» **課題**: すべての記録の各行を、一字一句変えずにそのまま返してください。画像は出力から除いてください。

» **提供記録**:
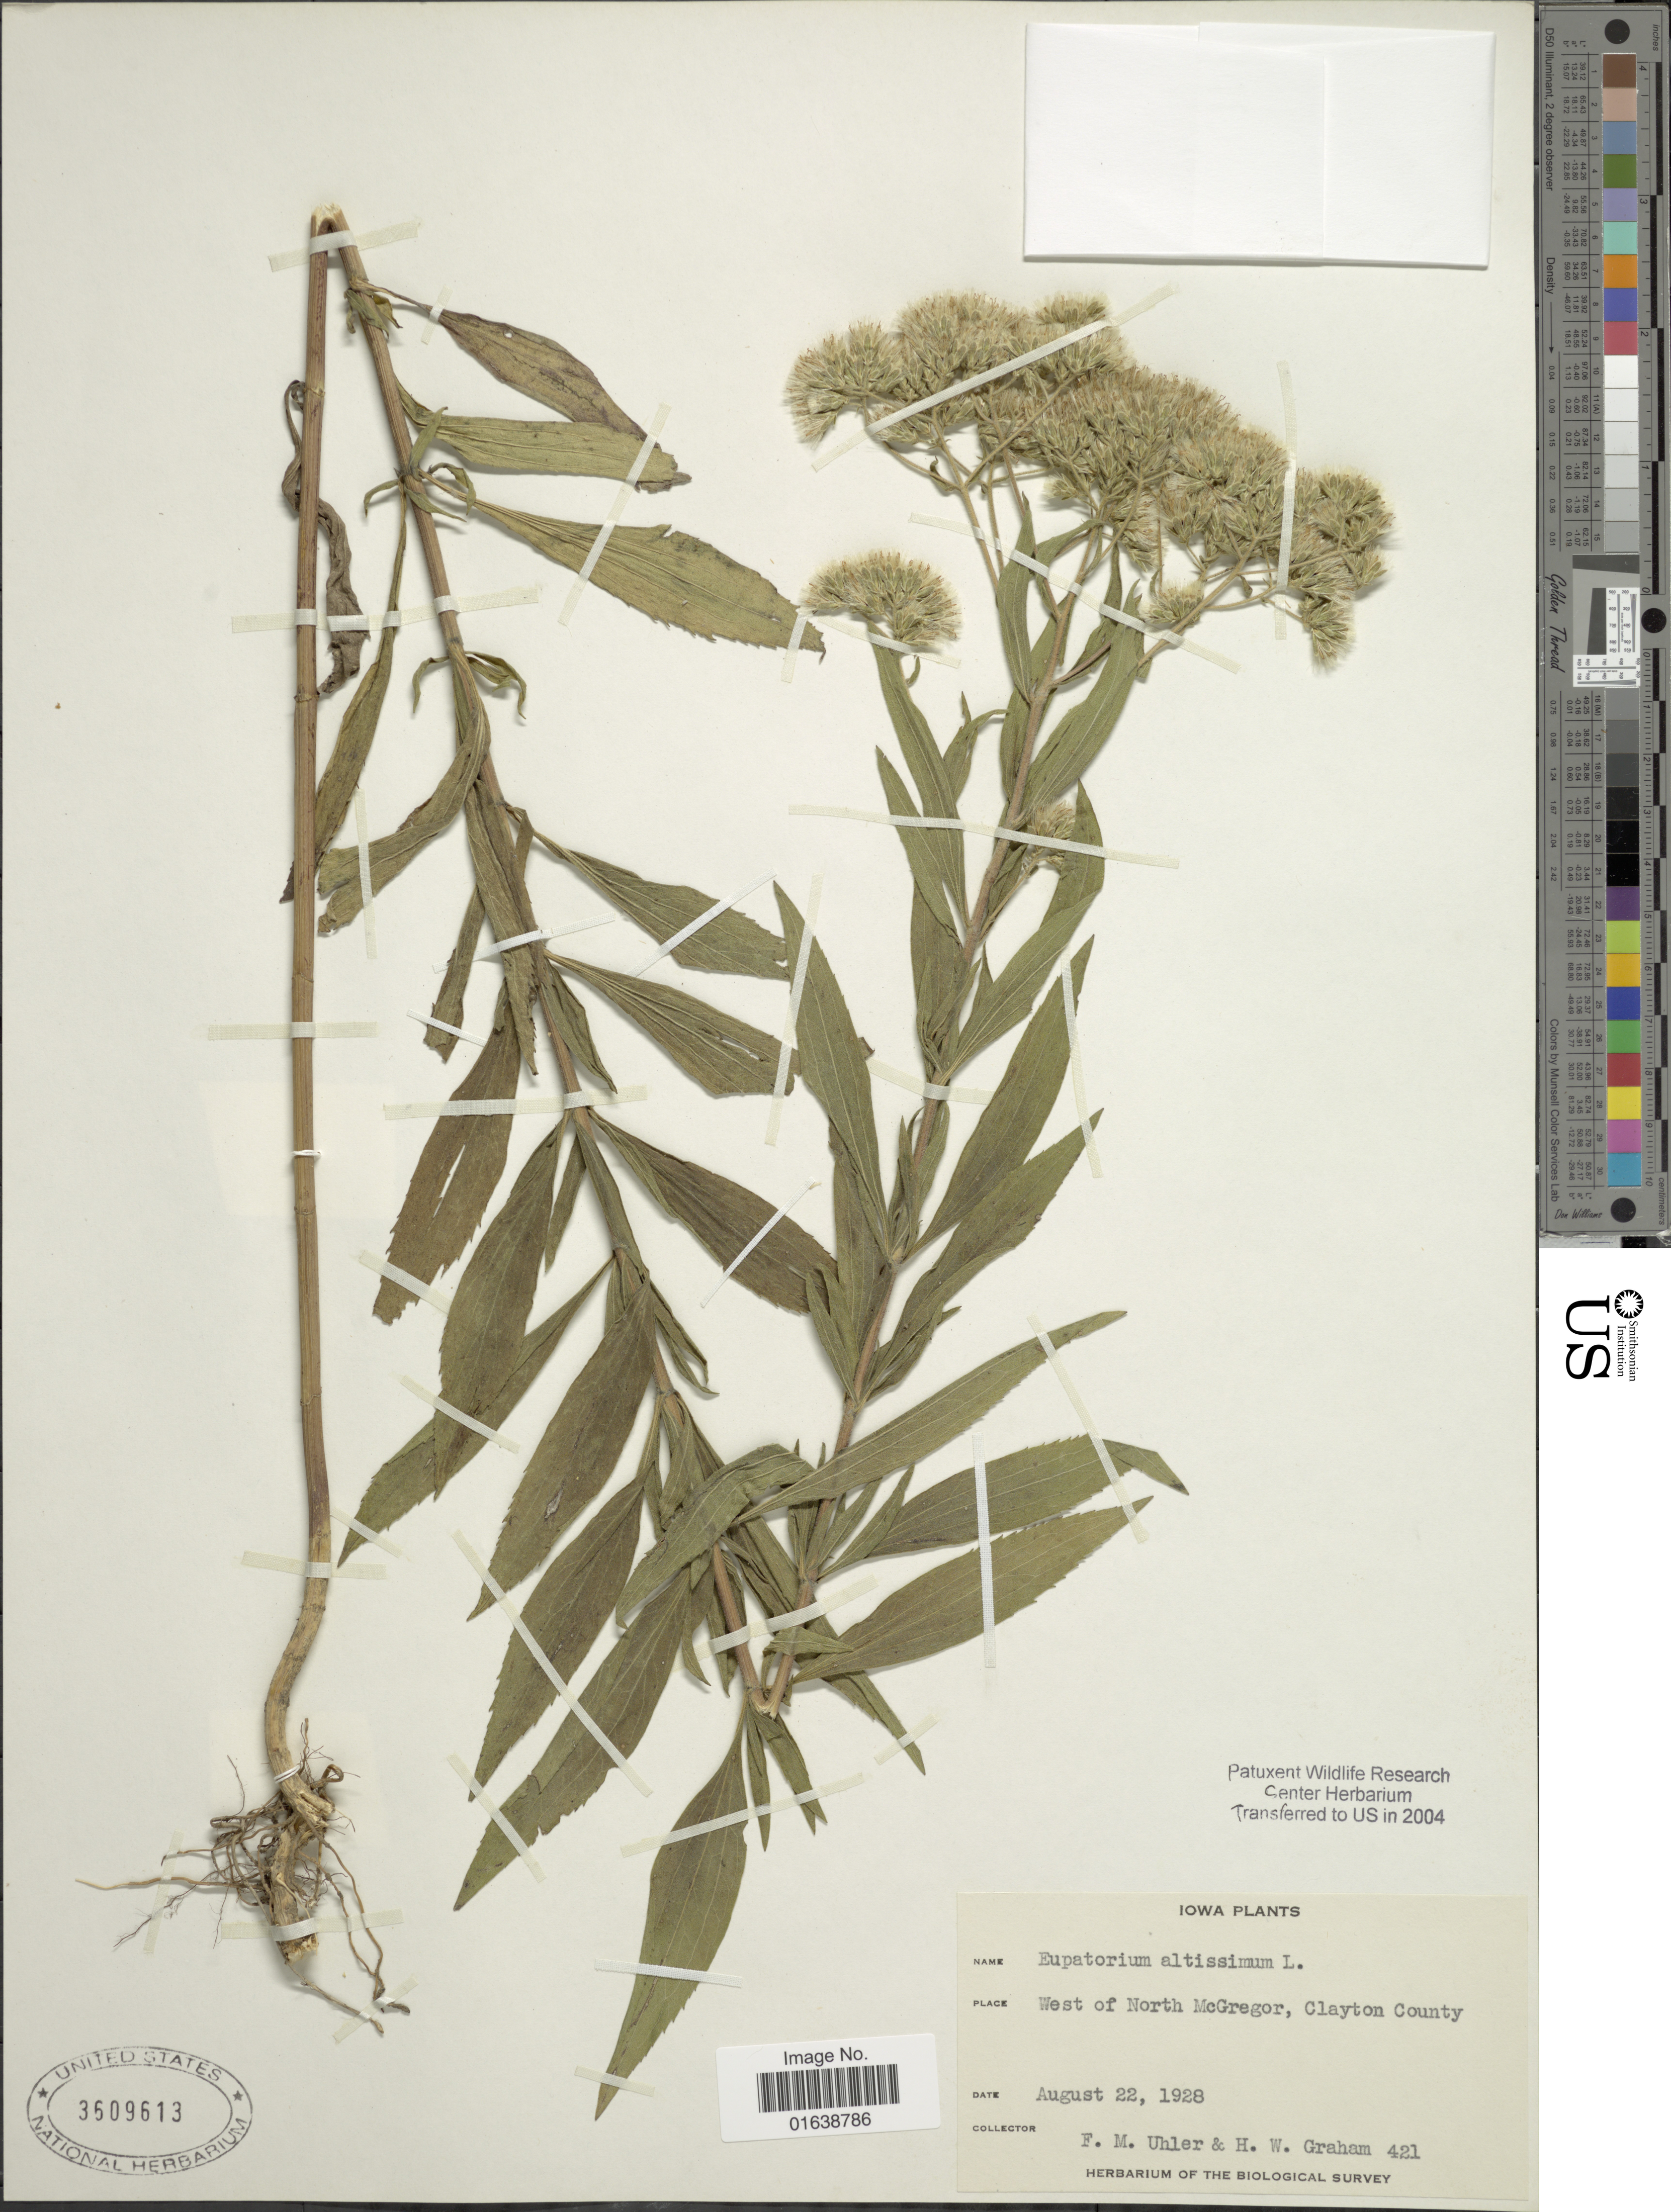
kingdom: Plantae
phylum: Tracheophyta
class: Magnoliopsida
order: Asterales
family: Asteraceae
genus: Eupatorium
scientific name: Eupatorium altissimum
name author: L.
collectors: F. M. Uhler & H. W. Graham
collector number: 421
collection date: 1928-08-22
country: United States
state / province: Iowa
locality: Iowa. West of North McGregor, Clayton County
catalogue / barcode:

» **出力結果**:
kingdom: Plantae
phylum: Tracheophyta
class: Magnoliopsida
order: Asterales
family: Asteraceae
genus: Eupatorium
scientific name: Eupatorium altissimum
name author: L.
collectors: F. M. Uhler & H. W. Graham
collector number: 421
collection date: 1928-08-22
country: United States
state / province: Iowa
locality: Iowa. West of North McGregor, Clayton County
catalogue / barcode:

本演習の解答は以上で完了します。